The results of EBOV intrahost diversity generated from this pipeline were published in:
- Intra-host dynamics of Ebola virus during 2014, Nat Microbiol. 2016 Sep 5;1(11):16151. doi: 10.1038/nmicrobiol.2016.151. The genome [1]
We implemented a quality control and error correction strategy suggested by Schirmer et al based on their investigations on error patterns of amplicon sequencing data generated by Illumina’s MiSeq and Nextera XT Sample Preparation Kit, which was very similar with our experimental protocol [2] .Nucleotide-specific substitution errors could introduce false positive iSNVs, and these errors are more enriched at the start and end of reads (both read 1 and read 2). Therefore, the 10 bp at the start of all reads were trimmed, and we employed Sickle v1.3.3 for adaptively trimming of low quality bases at the end of reads with a threshold of Q20 and a minimum read length requirement of 100 bp. Next, Bayeshammer (included in SPAdes v3.5.0) was used for error correlation. Reads without their corresponding paired reads were disregarded. Then the properly paired reads were used as clean data for following bioinformatics analysis.
The clean reads were aligned (pair-end alignment) to the earliest strain of EBOV 2014, H.sapiens-wt/GIN/2014/Makona-Kissidougou-C15 (Accession No. KJ660346.2), by using Bowtie2 v2.2.5 with default parameters. SAMtools v1.2 was employed to generate ‘mpileup’ files from SAM files produced by Bowtie2, with no limit of the maximum site depth. Home-made PERL scripts presented here were developed for iSNV calling using mpileup files as input. Briefly, first, at each EBOV reference genome site, the aligned low quality sequencing bases (< Q20) and insertions/deletions were excluded to reduce possible false positive, and the site depth as well as strand bias were re-calculated. Next, samples with no smaller than 3,000 sites which had a sequencing depth ≥ 100X or minor allele depth (disregarding the dominated allele) ≥ 5X were selected, and iSNVs were called from these valid sites of the selected samples. A series of criteria were used to detect a site with iSNVs:
(1) The minor allele frequency ≥ 5%;
(2) The depth of minor allele/alleles ≥ 5X;
(3) The strand bias of minor allele/alleles was less than 10-fold;
(4) The site did not locate in the EBOV-specific primer for the corresponding sample;
(5) The site did not locate at the 1-100 bp downstream region of the first primer, and the 1-100 bp upstream of the last primer, for reducing potential bias induced by the transposon-based library preparation method.
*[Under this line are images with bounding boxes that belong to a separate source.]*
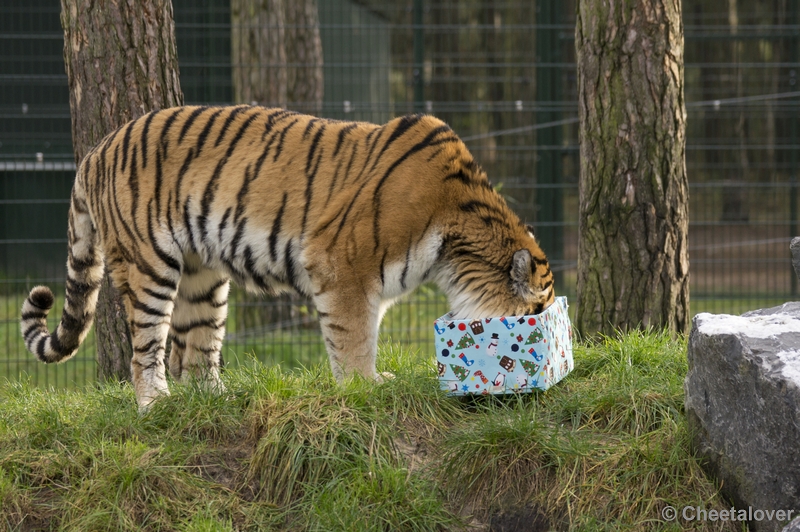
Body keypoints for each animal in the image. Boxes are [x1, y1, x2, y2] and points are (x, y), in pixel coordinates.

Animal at [20, 105, 556, 412]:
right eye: (535, 314)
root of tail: (94, 151)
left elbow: (365, 332)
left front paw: (372, 379)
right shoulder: (342, 265)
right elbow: (354, 336)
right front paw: (364, 388)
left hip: (204, 277)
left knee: (196, 352)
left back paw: (217, 398)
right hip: (148, 264)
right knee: (146, 349)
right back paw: (155, 403)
[1] Ni M, Chen C, Qian J, Xiao HX, Shi WF, Luo Y, Wang HY, Li Z, Wu J, Xu PS, Chen SH, Wong G, Bi YH, Xia ZP, Li W, Lu HJ, Ma JC, Tong YG, Zeng H, Wang SQ, Gao FG, Bo XC, Liu D. (2016). Intra-host dynamics of Ebola virus during 2014. Nature Microbiology 1(11), 16151.
[2]Schirmer, M., Ijaz, U.Z., D'Amore, R., Hall, N., Sloan, W.T., and Quince, C. (2015). Insight into biases and sequencing errors for amplicon sequencing with the Illumina MiSeq platform. Nucleic Acids Res 43, e37.